В окружении конвойных осужденных вывели из-за барьера, провели отдельным ходом к «черному ворону».
Они сидели, ошеломленные произошедшим, никто не проронил ни слова. Лишь когда автомобиль остановился и снаружи послышался металлический лязг открываемых тюремных ворот, кто-то определил:
— Лефортово.
Это была знаменитая московская тюрьма, известная строгостью режима и глухотой каменных стен.
И была последняя ночь.
Тухачевского провели в камеру с решетчатым окном, заделанным снаружи металлическим щитом, с парашей у двери и топчаном со свалявшимся матрацем. Под потолком ярко светила лампочка.
Он лег на топчан, пытаясь осмыслить пережитое. «Высшая мера наказания… Расстрел… Приговор окончательный, обжалованию не подлежит… Не подлежит…» — остро били слова приговора.
Это конец. Его уже никто и ничто спасти не сможет. Теперь он весь — в прошлом. И прошлое, вся его жизнь, волнения, тревоги, дела — стали неожиданно далекими, серыми, будничными.
Назойливо светила лампочка, и он прикрыл лицо руками, призывая самого себя к успокоению, к, возможно, еще зыбкой, как огонек свечи, надежде, что все обойдется, что кто-то внесет ясность. Ведь миновала же его смерть, когда он поднимал в атаку солдатские цепи! И в побегах из плена косая пощадила его. В 18-м году он был бы расстрелян, но остался жив.
Потом он впал в забытье и ему почудилось, будто лязгнул засов двери и кто-то вошел и остановился подле него.
Он отвел от лица руку, огляделся: нет, камера пуста. «Неужели галлюцинация?..»— «Сын мой, послушай меня, внемли Божьей воле». — «Кто ты?» — спросил он склонившегося над ним в черной сутане. Длинные седые волосы обрамляли немолодое благообразное лицо. Серебрился большой крест с изображением распятого Христа. «Кто ты?» — спросил он снова. «Я тот, кто по воле Божьей пришел, чтобы облегчить твою душу. Настал час избавления от грехов, лежащих тяжким камнем. Покайся, сын мой, в грехах своих, отрекись от них, и ты избавишься от страдания, пред уходом в мир иной». — «Мне не в чем каяться. Я жизнь свою и помыслы отдал великому делу освобождения народа от…» — «Не надо громких и фальшивых слов, они не твои, не повторяй чужих мыслей. Внемли моим словам: отрекись от того, что терзает совесть и душу. Очисти душу свою от скверны, и тебе станет легче». — «Я не творил ничего грешного». — «О, нет! Творил, сын мой! Были! И малые грехи, которых ты не замечал, и тяжкие, с людской невинно пролитой кровью. Их трудно простить, но Бог простит, если ты покаешься».

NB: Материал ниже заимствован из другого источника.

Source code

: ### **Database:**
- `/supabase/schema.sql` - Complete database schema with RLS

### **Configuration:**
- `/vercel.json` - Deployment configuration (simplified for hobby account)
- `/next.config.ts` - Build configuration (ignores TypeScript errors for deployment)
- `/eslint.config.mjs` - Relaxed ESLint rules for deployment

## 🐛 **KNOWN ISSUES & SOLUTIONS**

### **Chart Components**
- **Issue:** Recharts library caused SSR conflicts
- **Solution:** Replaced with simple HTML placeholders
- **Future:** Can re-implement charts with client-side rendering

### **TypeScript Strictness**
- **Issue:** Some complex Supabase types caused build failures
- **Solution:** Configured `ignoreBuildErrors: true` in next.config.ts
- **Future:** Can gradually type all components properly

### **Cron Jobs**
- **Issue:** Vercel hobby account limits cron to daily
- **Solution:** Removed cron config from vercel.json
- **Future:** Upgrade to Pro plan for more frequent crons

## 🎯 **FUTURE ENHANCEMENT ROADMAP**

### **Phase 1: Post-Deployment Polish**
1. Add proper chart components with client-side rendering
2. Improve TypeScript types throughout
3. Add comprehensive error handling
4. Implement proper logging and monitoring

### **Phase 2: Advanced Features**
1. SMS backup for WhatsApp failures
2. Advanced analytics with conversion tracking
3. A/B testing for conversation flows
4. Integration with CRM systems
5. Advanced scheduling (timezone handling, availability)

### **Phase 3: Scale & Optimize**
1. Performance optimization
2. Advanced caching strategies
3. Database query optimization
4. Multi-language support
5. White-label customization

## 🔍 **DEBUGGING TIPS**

Незримый пришелец говорил с такой убежденностью, что противиться было невозможно.
«Хорошо, святой отец, я попытаюсь. Только мне тяжко. Я устал за эти дни. Трудно вспомнить».
Повинуясь странному пришельцу, Михаил Николаевич затих, стараясь вспомнить прошлое. И тут вдруг перед ним замаячил образ большеголового, с чуть пробивающимися усиками юнкера Яновского, балагура и любимца роты. Он стоит перед ним, фельдфебелем роты Тухачевским, одногодком и в прошлом товарищем, и просит его дать увольнение в город.